Asked if she was influenced by the other candidate during the election campaign, she said: "They all have very bad associations for me. Their speeches were not only inappropriate but also not compatible in any way to the real situation of the country. Those who lived outside Afghanistan had not experienced the destruction of this land, and those who lived inside were already known to us as not suitable at all for a candidacy.
"Those who decided to come to Afghanistan, a ruined country, are those like your father and Mr. Karzai who took the risk of insecurity to rebuild this country, to bring together to some extent the national minorities, Hazaras, Panshiris, Tajiks, etc. It was not an easy task. We witnessed the flames of hostilities and conflict in Afghanistan. I appreciate their courage to come to this land. But when they arrived, the government posts were already distributed… Just removing an interior minister was a very hard job. People lived in an atmosphere of fear.
"To rebuild a destroyed house is not an easy thing. It takes at least 2 to 3 years. To rebuild a city you need more time. Some cry: what happened to the foreign donations and dollars flowing to Afghanistan? They forget, however, about how the ministries are being rebuilt. When Mr. Mojadidi arrived he didn't even have a single chair in his ministry. All this needed funds to repair. God bless all the Moslem world and particularly your father."

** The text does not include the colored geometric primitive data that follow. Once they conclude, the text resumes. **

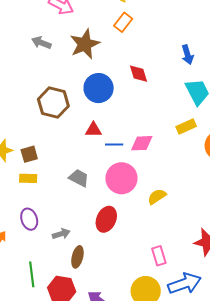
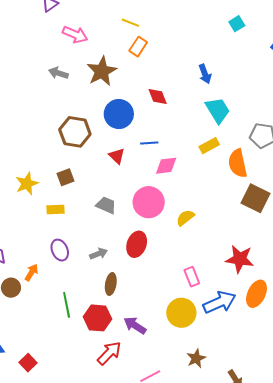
red triangle: (93, 130) -> (117, 156), turned 48
blue line: (114, 145) -> (149, 143), moved
brown square: (29, 154) -> (66, 177), moved
gray arrow: (61, 234) -> (99, 254), moved

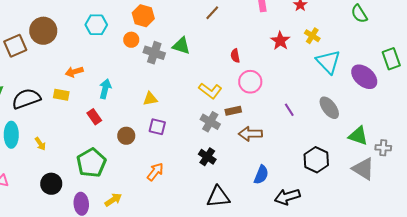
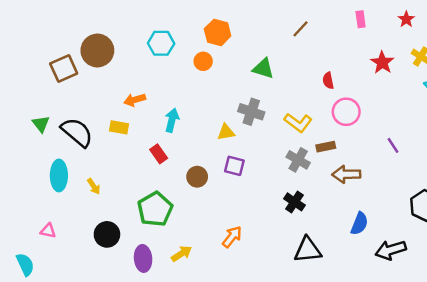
gray cross: (154, 53) -> (251, 112), moved
black semicircle: (26, 99) -> (77, 132), turned 60
orange arrow: (155, 172) -> (232, 237), moved

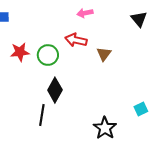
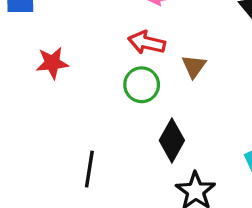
green circle: (48, 55) -> (142, 85), moved
black diamond: (55, 90) -> (172, 140), moved

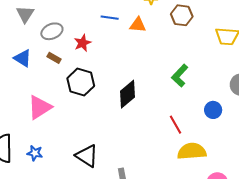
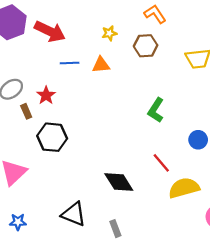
brown rectangle: (54, 58) -> (26, 111), moved, turned 48
black diamond: (127, 94) -> (119, 182), moved, turned -72

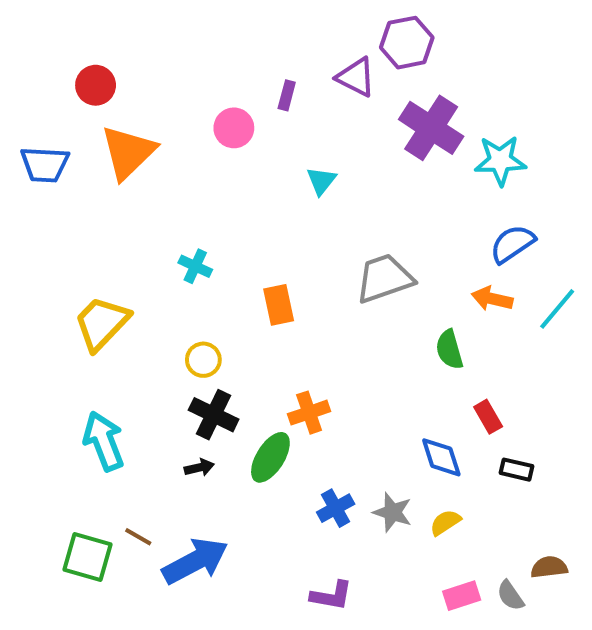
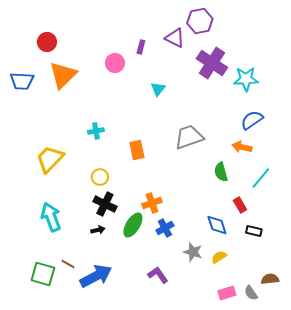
cyan cross: (195, 266) -> (96, 131), turned -35
cyan line: (557, 309) -> (261, 178), moved
blue cross: (336, 508) -> (165, 228), moved
purple L-shape: (331, 596) -> (158, 275), moved, turned -135

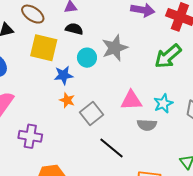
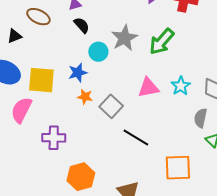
black semicircle: (74, 29) -> (82, 25), turned 42
yellow square: (44, 48) -> (41, 80), moved
green arrow: (168, 56) -> (162, 42), moved
gray semicircle: (147, 125) -> (200, 118), moved, turned 108

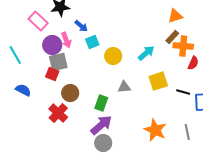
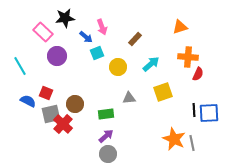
brown rectangle: (172, 37) -> (135, 39), moved
pink arrow: (66, 40) -> (102, 27), moved
gray square: (58, 62) -> (51, 114), moved
red square: (52, 74) -> (46, 93), moved
black line: (183, 92) -> (194, 110), moved, turned 72
green rectangle: (101, 103) -> (106, 114), turned 63
purple arrow: (101, 125) -> (106, 136), size x0.7
orange star: (155, 130) -> (174, 139), moved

Cousin Lamia, sitting next to Simin, replies to a question about her voting experience: "I think it was fine despite negative rumors. The ink from the ballot room still remained on my hand after even three days."
Asked whether she is satisfied with the outcome of the elections and how she sees the parliamentary elections, she says: "Yes, the ink turned out in some cases not to be the correct one. But they managed promptly to provide the correct ink. Secondly, Mr. Karzai did not have enough experience when first installed in office, but now he has accumulated enough experience. I wish him more success… At that time one could not do his job without fear, because there were people still in government from the previous time. Now the way has been paved. The people have also learned from the past. I am sure that the flaws will be removed and the parliamentary elections will be successful.
"Many ordinary people are very easily deceived. I am one person, but I have contacts with hundreds of people telling me the truth."
[Murmurs from the TV in the background.]
"I am sitting at home and can be considered as an illiterate person," says Simin. Everyone protests this description.
Asked about the role of the media in the election campaign, Lamia [who works for Afghan Radio] says: "The press is free and the people know that they have the right to freely express their views. There are private radio stations that broadcast the views of the people without any censorship."
[TV news: some rockets hit the city, damaging a hospital…]
Simin says: "I appreciate the patience and wisdom of Mr. Karzai who has been frequently damned by obscene words, but never reacted negatively. This has given him much credit among the people."